И вот условия игры изменились. Не со смертью Григория Юрьевича, а гораздо раньше; другой вопрос, что он не верил в эти изменения, не давал себе поверить — его жизнь была настолько беспросветна, что верить в хорошее означало слабость и гибель в борьбе за существование. Он прямо говорил на предложение издать эти и другие тексты (хотя бы в Интернете): ты человек занятой, я не хочу загружать тебя еще и книгоиздательством, это никому не нужно, государству не нужна оказалась моя работа, хотя я открывал стратегическое сырье, а уж это…

И настаивать было неловко. Оттуда, из 51-го, из времен «борьбы с космо­политизмом», едва не стоившей ему свободы (и кто знает, как было бы даль­ше), он был прав. Он жил там. Всю жизнь, точнее, известный мне ее отрезок.

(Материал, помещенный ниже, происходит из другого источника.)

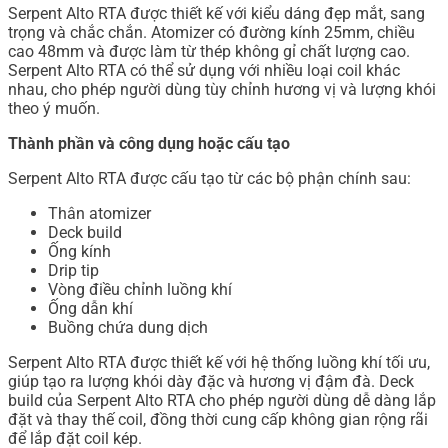
Serpent Alto RTA được thiết kế với kiểu dáng đẹp mắt, sang
trọng và chắc chắn. Atomizer có đường kính 25mm, chiều
cao 48mm và được làm từ thép không gỉ chất lượng cao.
Serpent Alto RTA có thể sử dụng với nhiều loại coil khác
nhau, cho phép người dùng tùy chỉnh hương vị và lượng khói
theo ý muốn.
Thành phần và công dụng hoặc cấu tạo
Serpent Alto RTA được cấu tạo từ các bộ phận chính sau:
Thân atomizer
Deck build
Ống kính
Drip tip
Vòng điều chỉnh luồng khí
Ống dẫn khí
Buồng chứa dung dịch
Serpent Alto RTA được thiết kế với hệ thống luồng khí tối ưu,
giúp tạo ra lượng khói dày đặc và hương vị đậm đà. Deck
build của Serpent Alto RTA cho phép người dùng dễ dàng lắp
đặt và thay thế coil, đồng thời cung cấp không gian rộng rãi
để lắp đặt coil kép.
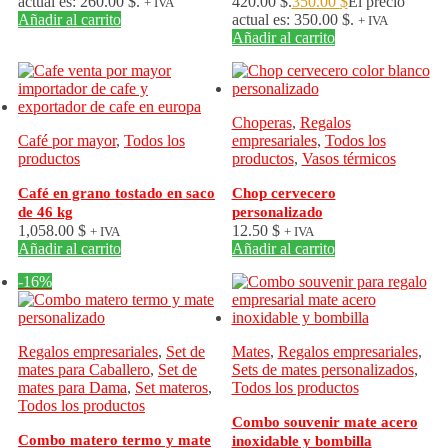
actual es: 260.00 $.
420.00 $.
350.00
$
El precio
+ IVA
Añadir al carrito
actual es: 350.00 $.
+ IVA
Añadir al carrito
Choperas
,
Regalos
Café por mayor
,
Todos los
empresariales
,
Todos los
productos
productos
,
Vasos térmicos
Café en grano tostado en saco
Chop cervecero
de 46 kg
personalizado
1,058.00
$
12.50
$
+ IVA
+ IVA
Añadir al carrito
Añadir al carrito
-16%
Regalos empresariales
,
Set de
Mates
,
Regalos empresariales
,
mates para Caballero
,
Set de
Sets de mates personalizados
,
mates para Dama
,
Set materos
,
Todos los productos
Todos los productos
Combo souvenir mate acero
Combo matero termo y mate
inoxidable y bombilla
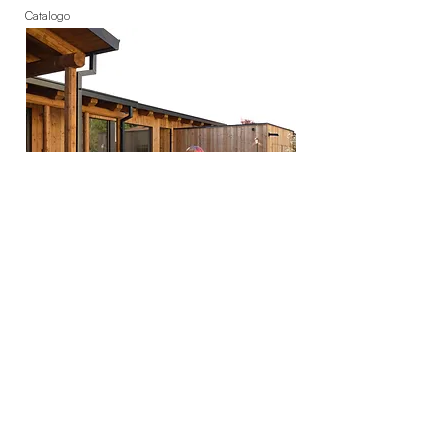
Catalogo
SCAB
Progetto:
Il laboratorio dei ricordi
scopri di più
Catalogo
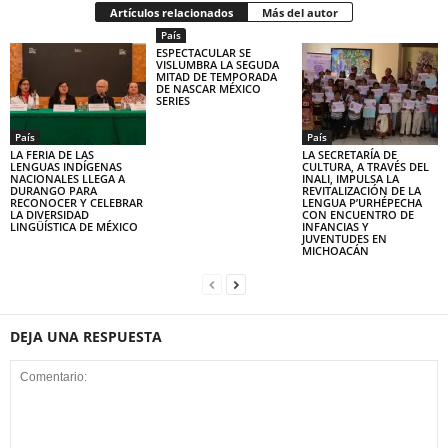
Artículos relacionados
Más del autor
País
ESPECTACULAR SE
VISLUMBRA LA SEGUDA
MITAD DE TEMPORADA
DE NASCAR MÉXICO
SERIES
País
País
LA FERIA DE LAS
LA SECRETARÍA DE
LENGUAS INDÍGENAS
CULTURA, A TRAVÉS DEL
NACIONALES LLEGA A
INALI, IMPULSA LA
DURANGO PARA
REVITALIZACIÓN DE LA
RECONOCER Y CELEBRAR
LENGUA P’URHÉPECHA
LA DIVERSIDAD
CON ENCUENTRO DE
LINGÜÍSTICA DE MÉXICO
INFANCIAS Y
JUVENTUDES EN
MICHOACÁN
DEJA UNA RESPUESTA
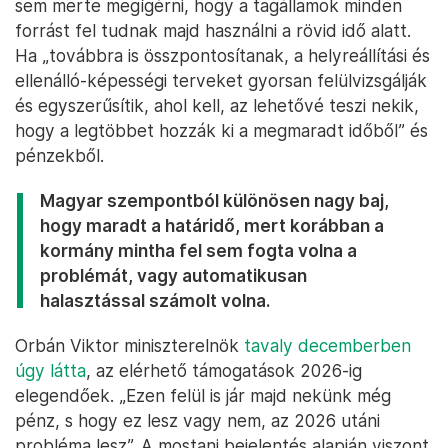
sem merte megígérni, hogy a tagállamok minden
forrást fel tudnak majd használni a rövid idő alatt.
Ha „továbbra is összpontosítanak, a helyreállítási és
ellenálló-képességi terveket gyorsan felülvizsgálják
és egyszerűsítik, ahol kell, az lehetővé teszi nekik,
hogy a legtöbbet hozzák ki a megmaradt időből” és
pénzekből.
Magyar szempontból különösen nagy baj,
hogy maradt a határidő, mert korábban a
kormány mintha fel sem fogta volna a
problémát, vagy automatikusan
halasztással számolt volna.
Orbán Viktor miniszterelnök
tavaly decemberben
úgy látta
, az elérhető támogatások 2026-ig
elegendőek. „Ezen felül is jár majd nekünk még
pénz, s hogy ez lesz vagy nem, az 2026 utáni
probléma lesz”. A mostani bejelentés alapján viszont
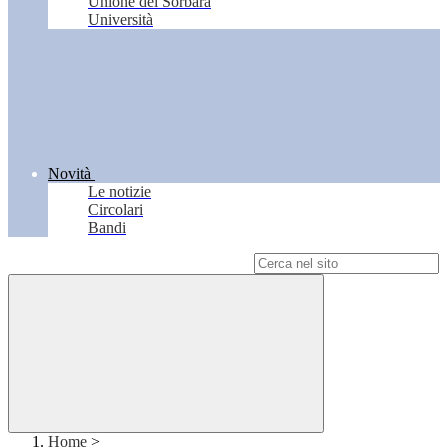
Unione del Sorbara
Università
Novità
Le notizie
Circolari
Bandi
Campo di ricerca per le pagine del sito
Home
>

От этого мировосприятия — заголовок второй части («На необитаемых просторах нашей родины»), где собраны рас­сказы, связанные с работой, с профессией геофизика, — фраза, которую Г.Ю. очень любил. Он взял ее то ли из местной прессы, то ли из радио­передачи, фраза эта представляет собой оговорку — вы, без сомнения, по­мните штамп насчет необъятных просторов. Родиной — единственной, по­этому не нуждающейся в прописной литере, — для него был довоенный Крым, о котором — первая часть. Место последнего жительства (ставшее моей малой родиной) было для него местом ссылки, необитаемым местом, населенным либо не людьми изначально, либо людьми сломанными, втоп­танными в грязь чьей-то начальственной волей.

А потом жизнь кончилась. И эти доводы отпали.

В этот сборник, дорогой читатель, вошло то, процесс создания чего был виден мне хотя бы частично. (Включая рисунки — они принадлежат тому же автору, что и рассказы.) Или то, что было прочитано мне вслух, хотя бы частично. На той самой кухне, сидя между окном и столом с прохудившейся клеенкой.